PROVIDED TEXT ::

TRAINING FOR FOREIGN SERVICE

HOW HISTORY MAY AID

The Commissioner of Education of the United States has stated that "the home is the primary and fundamental educational institution. If education in the home fails, no other agency can make good the failure," since the children of the United States are in schools less than four per cent of their time from birth to twenty-one. Accepting this statement conversely, the responsibility of the school assumes a relative importance in our present era of social and economic demands far greater than ever before. These social and economic needs are not stable; they are changing before our very eyes, however constant the social ideals and economic policy of the nation may be. Not only the home as at present organized but the tenacious traditions within the established home exclude it largely as a social agency from participating in the preparation for careers in industry, trade, commerce, and public service.

American business has depended upon and has been built up thru prominent traits of the American people, namely, initiative, self-reliance and independence. Business has been largely recognized as an opportunity and not as a career or profession. Naturally, training for business was impossible in the schools, as such training could only be something coincident with the experience of one engaged in business. So long as our business was largely domestic and the energies of

the nation were absorbed in the constructive carrying out of internal policies, industry and commerce could prosper despite the shameful waste due to a lack of proper training in even the basic essentials of business. In recent years, however, the highest ethical thinking of the nation as well as economic advantage have encouraged cooperation within business itself and between business and other factors or agencies essential to its success.

Looking backward, one can see how the establishment of the Land Grant Colleges changed our notions in regard to the purposes and value of special training. Still circumscribed and territorially delimited so far as trade is concerned, our nation was assuming a commanding position in the fields of intellectual and scientific endeavor, in friendly rivalry with the leading nations of the world. Our culture, narrowly defined, was placing itself upon an international plane. This culture, however, was academic and not practical. Nevertheless this higher plane of thinking encouraged specialization in training as preparation for the so-called learned professions. This group, relatively small, less than two per cent of the population of this country, has set an example by which American business is now seeking to profit, in encouraging the establishment of adequate courses of instruction with vocational intent for a part of our population that is in excess of thirty per cent. The ethical aim is admirable, the economic gain will be incredible.

The present war has directed our attention to practical international problems and has served to crystallize our thinking as to the importance of foreign missions and of business as a career. There is everywhere apparent the increasing desire that thru the cooperation of government, business, and education, constructive thinking of the leaders in these three fields of activity leads to the early establishment of adequate courses of instruction on foreign relations, wisely articulated and coordinated in relation to social and economic needs, not only of this nation but of the great confraternity of nations, the birth of which we can plainly foresee with the conclusion of this war.

WRITTEN TASK :: Copy everything in the text on training for foreign service from "The present war" down to "of this war.".

GIVEN DATA ::

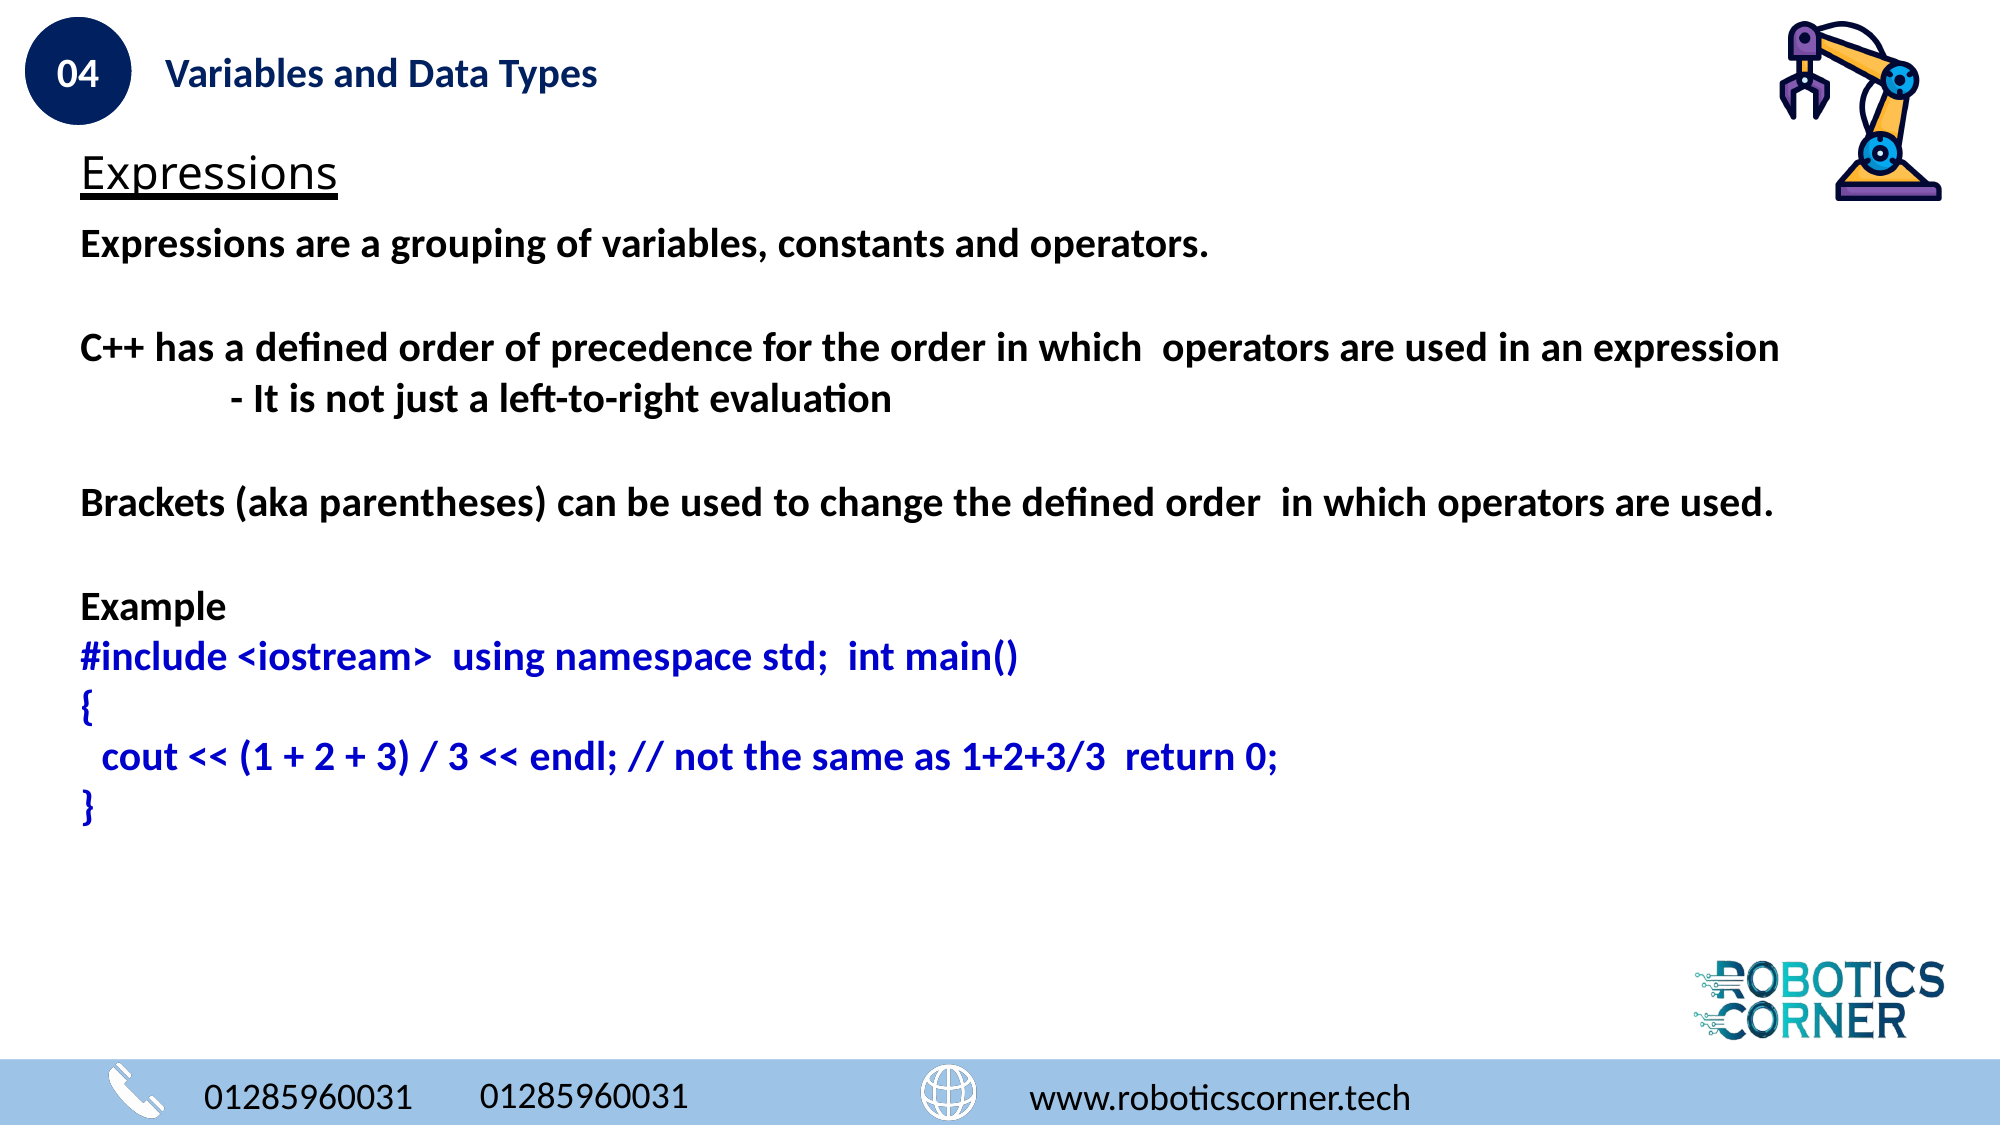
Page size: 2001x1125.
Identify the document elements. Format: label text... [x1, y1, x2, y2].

ANSWER FOR THIS EXERCISE ::
The present war has directed our attention to practical international problems and has served to crystallize our thinking as to the importance of foreign missions and of business as a career. There is everywhere apparent the increasing desire that thru the cooperation of government, business, and education, constructive thinking of the leaders in these three fields of activity leads to the early establishment of adequate courses of instruction on foreign relations, wisely articulated and coordinated in relation to social and economic needs, not only of this nation but of the great confraternity of nations, the birth of which we can plainly foresee with the conclusion of this war.